### [Exercise aim]
Comb the records below for the string "scale" and copy each line where it turns up.

———

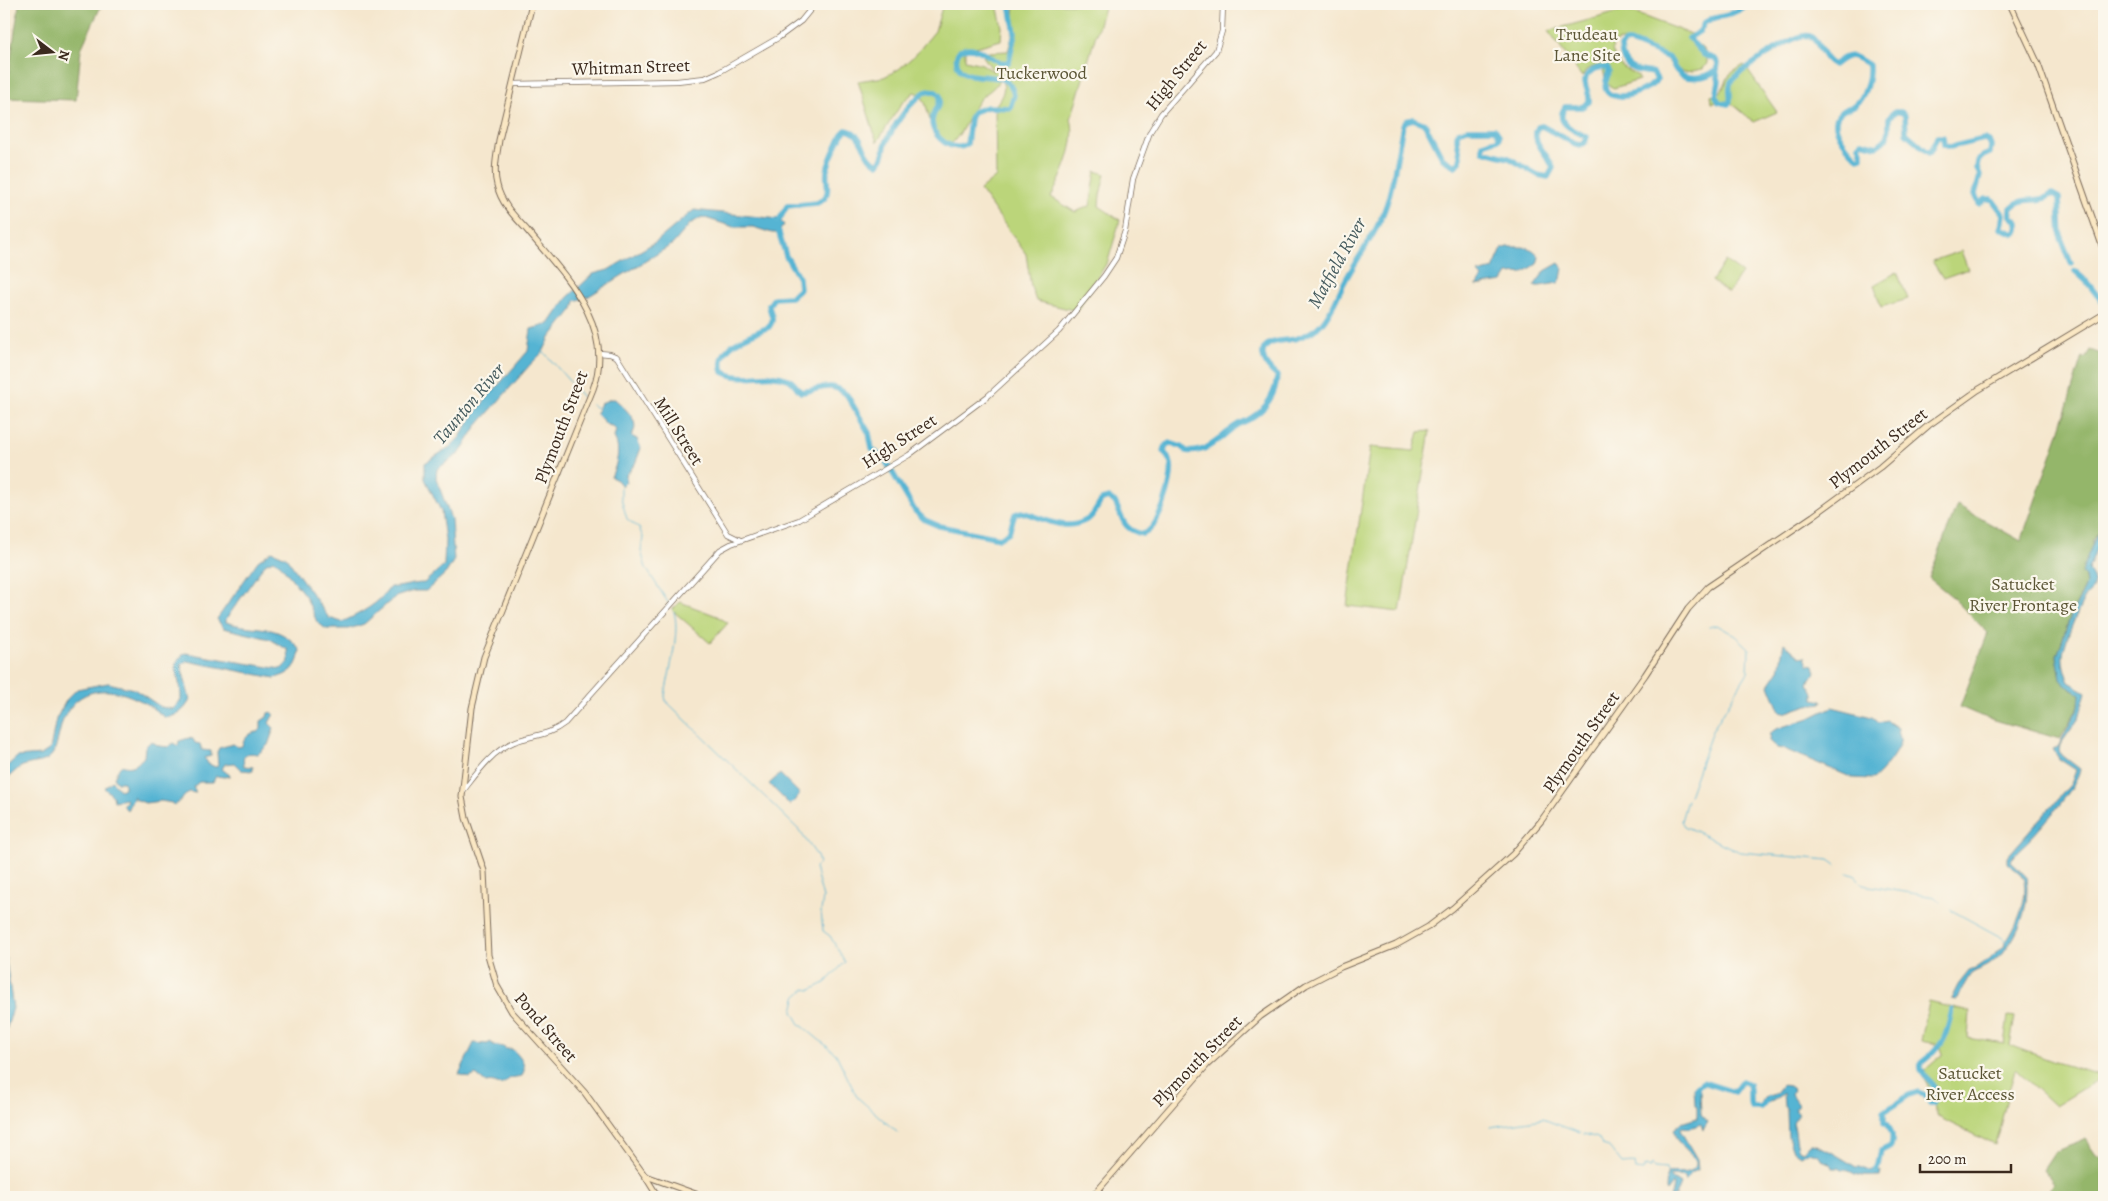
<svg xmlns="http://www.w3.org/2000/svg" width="2108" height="1201" viewBox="0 0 2108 1201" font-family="Alegreya,serif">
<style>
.green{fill:#bbd57a;stroke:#7b804c}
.forest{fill:#94b66a;stroke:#687044}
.water{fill:#55b4d3;stroke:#486f78}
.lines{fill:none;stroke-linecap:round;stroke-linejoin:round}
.stream{stroke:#55b4d3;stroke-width:1}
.river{stroke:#55b4d3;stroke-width:5.5}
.tertiary-casing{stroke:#7c6c5c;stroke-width:6}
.secondary-casing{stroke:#7c6c5c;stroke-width:7}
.tertiary{stroke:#fff;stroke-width:4.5}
.secondary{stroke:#fae7c3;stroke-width:5}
.labels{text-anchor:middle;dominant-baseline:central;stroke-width:4.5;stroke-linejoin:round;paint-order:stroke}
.park-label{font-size:18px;fill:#5b5535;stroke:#fbf7ec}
.street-label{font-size:18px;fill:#3b2a1e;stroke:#fbf7ec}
.water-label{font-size:19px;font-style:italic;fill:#445a5d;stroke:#fbf7ec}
</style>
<rect width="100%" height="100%" fill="#fbf7ec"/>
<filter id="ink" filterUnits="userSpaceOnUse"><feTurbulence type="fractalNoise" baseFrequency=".02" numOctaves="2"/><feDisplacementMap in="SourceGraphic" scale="10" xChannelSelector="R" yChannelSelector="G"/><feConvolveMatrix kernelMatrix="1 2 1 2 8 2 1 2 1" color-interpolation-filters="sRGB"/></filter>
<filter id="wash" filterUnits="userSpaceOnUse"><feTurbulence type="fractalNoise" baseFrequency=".0096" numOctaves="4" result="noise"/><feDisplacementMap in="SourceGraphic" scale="20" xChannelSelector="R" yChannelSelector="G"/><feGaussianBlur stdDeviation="1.12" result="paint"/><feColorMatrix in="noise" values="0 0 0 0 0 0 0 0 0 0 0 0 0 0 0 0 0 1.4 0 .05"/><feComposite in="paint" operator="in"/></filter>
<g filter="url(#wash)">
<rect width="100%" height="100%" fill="#f5e7ce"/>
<g class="green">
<path d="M943,4H997L1002,27L1001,40L965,50V60L982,64L994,72L983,56L989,52L1008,51L1012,37L1015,4H1105L1071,119C1078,142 1062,177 1051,197L1075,212L1090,206L1096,171L1105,174L1100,195L1099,206L1120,220L1108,261L1077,311L1036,301L1031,287L1026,254L980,190L996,177L995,106C1001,98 1008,88 1000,78C994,91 988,90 979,100C968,115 963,134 949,146C922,134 934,97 914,92L902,103L877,142L858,81L884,77L899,69L915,55L935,31Z"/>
<path d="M1626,10L1693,35L1692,41C1703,48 1707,50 1707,63L1703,69C1696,70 1686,73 1680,71C1674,69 1669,62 1665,58C1653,49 1637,41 1622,41C1605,41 1614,59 1621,66C1626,70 1633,73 1638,76L1639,80L1614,88L1606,84L1603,68L1598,65L1586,70L1582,77L1548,31Z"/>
<polygon points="1744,65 1777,112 1754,122 1729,101 1712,103 1711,95 1718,96 1720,94 1730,74"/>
<polygon points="1961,251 1968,269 1943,278 1932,261"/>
<polygon points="1725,261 1742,273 1728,293 1712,281"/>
<polygon points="1897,272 1908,299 1881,307 1874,285"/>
<polygon points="1430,431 1400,612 1347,606 1370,447 1414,451 1419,432"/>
<polygon points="680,602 717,616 728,623 710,643 672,610"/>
<path d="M1929,1002L1970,1012L1968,1038L2004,1044L2008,1016L2015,1017L2010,1045L2055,1062L2104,1076L2055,1106L2015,1069L1995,1145L1936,1116C1937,1102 1930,1088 1923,1077L1924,1071L1943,1054L1940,1045L1921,1041Z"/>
</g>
<g class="forest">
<polygon points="19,4 102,4 81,49 76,100 5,98"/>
<polygon points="2090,350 2104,355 2104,525 2093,540 2090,554 2083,566 2086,585 2070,617 2057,656 2061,678 2071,689 2080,694 2079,706 2060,739 1981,716 1960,707 1988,633 1950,595 1929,578 1957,505 2021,541 2058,436 2082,357 2085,358"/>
<polygon points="2086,1139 2097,1155 2104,1159 2104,1197 2053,1197 2047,1193 2053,1183 2043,1170 2055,1152"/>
</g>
<g class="water">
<path d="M694,210L779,219L784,225L778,233H772L753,227H734L702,217L690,224L673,244L589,296L575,301L573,309L550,338L543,352L529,366L476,427L460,453L437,469L436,478L451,519L454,560L446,573L426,591H414L395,597L364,624L349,629H326L317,622L306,597L280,564L273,560L265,564L226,619V622C255,632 278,621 300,650C298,667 291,674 275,678L187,661L181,665L190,700C184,711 178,715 166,718C157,712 147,703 137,699C107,685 77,687 63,720C59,730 57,750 51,756C44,764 34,762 26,765C16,767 12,777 4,779V769L17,757L41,755L50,749L56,719L67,699L77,689L108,683L134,689L161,707L173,709L181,700C181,694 181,688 179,683C176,668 171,665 185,653L281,669L289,662L288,650L270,639L223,628L217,619L258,561L272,551L286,557L329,618L342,622C361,613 379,604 390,587C402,588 411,583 424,583L444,565L445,540L441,511L425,479V463L450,447L460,437L476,411L528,351L531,329L549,324L567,298L593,274L608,270L657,241Z"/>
<path d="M1508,247C1520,247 1533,245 1539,257L1537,264L1523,273L1508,274L1503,282L1476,286L1482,278L1478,273L1493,269L1502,249Z"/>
<polygon points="1559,263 1563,268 1561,279 1558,283 1540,286 1534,286 1545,271"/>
<path d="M611,399H615C624,408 643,422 631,436L637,439L641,448L635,464L626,475V482L622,486L617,480L611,477C617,464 621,450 614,437L616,430L612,426L607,425L596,413L601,403Z"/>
<path d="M2104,525V535C2097,545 2093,558 2088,570C2092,575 2096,581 2093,588C2092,591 2088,593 2086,596C2079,607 2064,643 2063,655C2062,663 2066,675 2069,682L2086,692L2079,718L2060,745L2059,751L2063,756L2080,769C2079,785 2043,825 2030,839C2023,847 2014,851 2011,862L2026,876C2031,909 2016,946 1989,965C1983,969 1976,970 1971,974C1969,976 1958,996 1956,1000L1951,999L1958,985L1969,971L1988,961L2006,944L2005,943C2016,929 2031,894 2022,876C2019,871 2011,867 2007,863V857L2071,784L2076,770L2059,759L2053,749L2058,747L2079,706L2080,694L2065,685L2061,678L2057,656L2070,618L2086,585L2085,577L2082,574C2084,560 2096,536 2104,525Z"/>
<polygon points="1784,643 1800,657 1805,656 1808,664 1814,665 1816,673 1810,678 1808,684 1814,693 1814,699 1822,701 1821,703 1808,705 1784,713 1780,712 1769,685 1779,670"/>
<path d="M1832,707L1872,717L1879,723L1887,721L1898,728C1897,733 1900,734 1900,739C1902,748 1880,774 1873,779L1853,778L1784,749L1777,748L1769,741L1770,733L1776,729L1812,717Z"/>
<path d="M272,712L274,714L269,723L274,728L268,745L258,754C245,752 242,754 244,766L253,767V771L241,770L234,763L225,764L222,769L231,776L224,777L216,776L213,782H199L193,787L196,793L189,792L174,806L172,803L161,801L145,803L135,799L134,796L127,810L122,805L127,801L126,799L114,801L113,796L104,788L112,781L120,790L124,788V782H117L114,778C124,756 121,771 135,765C138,764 141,759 144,757L145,747L151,741L159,746L168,747L173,743L178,746L179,741L189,738L193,739L195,743L200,744L202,750L211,751V756L204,758L207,761V763L215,767L218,766L217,752L219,748L233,744L238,747L242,746C244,738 250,732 258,732L261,729V721L267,717L268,713Z"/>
<polygon points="780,774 799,793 799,796 790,805 769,784"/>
<polygon points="4,947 13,1008 4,1037"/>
<path d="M491,1042L493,1045L504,1047L506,1049H512C520,1056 528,1066 522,1076L510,1078C498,1091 498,1080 486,1083L476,1075L469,1078L459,1074L474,1043L487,1044Z"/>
<path d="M1698,1085L1700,1091L1701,1114L1708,1122L1703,1130L1701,1124L1690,1128L1682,1127L1680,1130L1697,1159L1698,1170L1691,1173L1685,1182L1684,1177L1671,1175V1178L1680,1184L1675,1197H1670L1674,1186L1673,1183L1667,1191L1666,1190L1667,1173C1675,1171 1684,1175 1691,1170C1704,1161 1682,1147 1677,1140C1675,1137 1675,1133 1674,1129L1681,1123L1697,1118V1106L1695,1105L1694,1087Z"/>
<path d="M1782,1085L1789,1086L1793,1089L1791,1094L1798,1104L1795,1109L1798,1114L1793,1122C1796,1132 1795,1139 1799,1150L1803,1151C1806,1148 1807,1144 1812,1144C1820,1144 1848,1162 1856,1167H1860L1869,1171L1875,1169L1881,1171L1880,1176C1869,1176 1861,1178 1851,1172C1846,1169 1844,1172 1839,1168H1833L1829,1163L1822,1160L1818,1154L1807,1152L1800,1156L1793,1151L1788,1137L1787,1111L1784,1106L1783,1093L1773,1101L1761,1104L1764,1098L1776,1093Z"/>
</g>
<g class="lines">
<g class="stream">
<polyline points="543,351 583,397"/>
<polyline points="592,405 597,408"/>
<polyline points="621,486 621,498 627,519 639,528 643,537 641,551 646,568 669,604"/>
<path d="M673,610C682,627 668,676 665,696L666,701L799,830L817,856L819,863L815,868L823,898L821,911L823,931L830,936L845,962L825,983L811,990L805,989L796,997L793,1012L800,1024L836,1054L857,1097L898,1133"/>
<polyline points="1689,796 1712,731 1748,672 1749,648 1736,636 1717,625 1709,627"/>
<polyline points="1687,800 1681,821 1684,826 1740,852 1829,860 1836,865"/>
<polyline points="1848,873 1856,876 1863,885 1935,897 1940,902"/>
<polyline points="1951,910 2008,941"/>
<polyline points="1490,1127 1543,1119 1580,1133"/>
<polyline points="1584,1134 1598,1138 1602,1145 1609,1147 1622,1164 1634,1163 1635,1170 1643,1171 1646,1166 1650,1168 1652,1164 1655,1168 1666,1169 1667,1172"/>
</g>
<g class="river">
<path d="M1716,71L1719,81L1716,96L1719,102L1728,104L1730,101C1731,95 1728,88 1731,82C1737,72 1787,41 1799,37C1802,36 1807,35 1810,36C1820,41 1821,59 1834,65C1849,52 1853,55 1869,65C1870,77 1866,96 1855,105C1851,108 1845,108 1841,112C1826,125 1848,149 1858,158L1862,157V154L1859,145L1862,142L1877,146C1892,136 1888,134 1889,118L1894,112H1901L1905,115L1906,133L1929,153L1932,149L1937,137H1943L1944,145L1950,147L1984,139L1989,141L1991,146L1990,153L1983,156L1978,161L1977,168L1980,176L1975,194L1979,204L1986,199H1992L2003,214L2001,228L2014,234L2018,230V222L2011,216L2010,209C2024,193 2037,206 2052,194L2059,198L2061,238L2071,263"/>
<path d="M777,224L787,206L817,203L824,199C831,190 825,181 827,171C829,159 837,145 842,134L846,130C865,132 862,158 878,164C885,158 883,150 886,143C893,126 911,100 927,91L936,92L940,96C941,106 932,112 932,122C932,137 954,154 967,144L970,119L973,112L987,107L1010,108L1014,95C1009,69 982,81 965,73C956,69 954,57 960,50C976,43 988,57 1001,63L1009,62L1015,33L1010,4"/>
<path d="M777,227L786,256L799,278L800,289L791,297L774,298L769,305C770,315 776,318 769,327C751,335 714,345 723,372C743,383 766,370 788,379C795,382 796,388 801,392C820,390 831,380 847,395L869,433L872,449L885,460L915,511L925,520L939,526L1000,538L1009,532L1015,514L1021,512C1043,517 1065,534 1088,519C1095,515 1097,506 1102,500L1109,498L1115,502C1123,518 1122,530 1143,534C1159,529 1174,480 1171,464C1170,459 1166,456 1164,451L1166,445L1170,443L1182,447L1186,451C1205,455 1220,438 1234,427C1239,423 1246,422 1251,418C1266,409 1276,394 1277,376C1262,364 1254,345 1279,341C1285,340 1292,340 1298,338C1306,335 1315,331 1321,324C1332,312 1337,296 1345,281C1360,253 1381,228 1389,196C1395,173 1398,149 1403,125L1406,121L1413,119L1425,124L1443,159L1455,166L1460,162C1462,151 1454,142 1458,132L1467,129H1495L1499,135V139L1483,144V151L1509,158L1538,175L1548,177L1553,168C1549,155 1529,141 1538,127L1542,126L1575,144L1580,145L1585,143L1587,137C1576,131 1553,124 1565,107H1582L1589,102C1590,94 1586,90 1585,82C1585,71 1599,66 1607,68L1609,71C1608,77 1603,84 1606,90C1613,105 1652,90 1657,79L1653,73C1635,71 1622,69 1621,47L1624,43L1630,42L1667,57C1673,60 1672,65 1676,70C1685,82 1707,78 1717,70L1718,63L1715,59L1704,55L1689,38L1700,31L1704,23L1711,19L1728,15L1752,4"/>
<polyline points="2075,271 2086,281 2104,304"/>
<path d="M1697,1091V1087L1703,1082L1734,1092L1742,1081L1749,1084C1751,1093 1749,1101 1751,1107H1761L1768,1099"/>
<path d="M1873,1173C1880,1168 1878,1159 1881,1151L1891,1146C1894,1135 1892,1130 1884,1122V1112L1909,1095L1918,1092L1925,1095L1930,1103H1934C1945,1081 1917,1080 1921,1063C1944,1045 1946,1038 1952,1010"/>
</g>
</g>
</g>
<g filter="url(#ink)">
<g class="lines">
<g class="tertiary-casing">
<g id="tertiary">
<polyline points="513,84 677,81 705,78 719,72 778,38 801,21 815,4"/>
<polyline points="599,353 610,354 617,357 728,534 740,540"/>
<path d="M463,791C477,773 492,751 514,742C531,735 549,736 565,723L720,550L731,544L799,520L909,455L988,396L1059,331L1104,276L1116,258L1125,231L1133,179L1150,132L1161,114L1216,51L1222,31L1223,4"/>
</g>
</g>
<g class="secondary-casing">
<g id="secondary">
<path d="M532,4L499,140C497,155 493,170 497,185C501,203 514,216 526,229C563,274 617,326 593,389L484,657L472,708L462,797L466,818L484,871L488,955L497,986L512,1012L585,1093L645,1176L658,1197"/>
<polyline points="2010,4 2038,64 2104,251"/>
<polyline points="646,1176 704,1197"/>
<polyline points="1092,1197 1207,1065 1261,1016 1306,985 1341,967 1396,945 1428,927 1453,908 1513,854 1541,821 1645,675 1688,609 1708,587 1813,516 1880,467 1929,425 1978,390 2104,314"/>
</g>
</g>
<use href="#tertiary" class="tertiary"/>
<use href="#secondary" class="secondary"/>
</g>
</g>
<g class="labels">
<g class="park-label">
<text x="1587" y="34">Trudeau<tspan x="1587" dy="21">Lane Site</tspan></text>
<text x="1042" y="73">Tuckerwood</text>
<text x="2023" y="584">Satucket<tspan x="2023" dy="21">River Frontage</tspan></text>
<text x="1970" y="1073">Satucket<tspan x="1970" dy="21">River Access</tspan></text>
</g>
<g class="street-label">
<text transform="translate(631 67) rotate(-2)">Whitman Street</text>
<text transform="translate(1176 75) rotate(-51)">High Street</text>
<text transform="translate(561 427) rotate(-69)">Plymouth Street</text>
<text transform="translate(679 431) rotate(58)">Mill Street</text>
<text transform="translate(899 441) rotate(-33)">High Street</text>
<text transform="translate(1878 448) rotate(-38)">Plymouth Street</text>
<text transform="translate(1581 742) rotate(-55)">Plymouth Street</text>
<text transform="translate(546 1027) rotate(49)">Pond Street</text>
<text transform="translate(1197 1061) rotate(-46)">Plymouth Street</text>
</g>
<g class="water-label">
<text transform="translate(1337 263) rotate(-61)">Matfield River</text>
<text transform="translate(469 404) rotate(-50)">Taunton River</text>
</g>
</g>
<rect width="2108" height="1201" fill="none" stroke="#fbf7ec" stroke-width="20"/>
<g transform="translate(52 52) rotate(106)" stroke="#fbf7ec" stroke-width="4" paint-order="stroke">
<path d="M0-4L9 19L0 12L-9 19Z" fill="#3b2a1e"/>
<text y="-8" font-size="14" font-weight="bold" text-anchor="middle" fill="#3b2a1e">N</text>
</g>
<path d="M1920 1164v8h91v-8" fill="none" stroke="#3b2a1e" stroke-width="2.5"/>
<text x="1928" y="1164" font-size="15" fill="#3b2a1e" stroke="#fbf7ec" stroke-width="4" paint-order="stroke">200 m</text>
</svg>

———

### [Your solution]
<filter id="ink" filterUnits="userSpaceOnUse"><feTurbulence type="fractalNoise" baseFrequency=".02" numOctaves="2"/><feDisplacementMap in="SourceGraphic" scale="10" xChannelSelector="R" yChannelSelector="G"/><feConvolveMatrix kernelMatrix="1 2 1 2 8 2 1 2 1" color-interpolation-filters="sRGB"/></filter>
<filter id="wash" filterUnits="userSpaceOnUse"><feTurbulence type="fractalNoise" baseFrequency=".0096" numOctaves="4" result="noise"/><feDisplacementMap in="SourceGraphic" scale="20" xChannelSelector="R" yChannelSelector="G"/><feGaussianBlur stdDeviation="1.12" result="paint"/><feColorMatrix in="noise" values="0 0 0 0 0 0 0 0 0 0 0 0 0 0 0 0 0 1.4 0 .05"/><feComposite in="paint" operator="in"/></filter>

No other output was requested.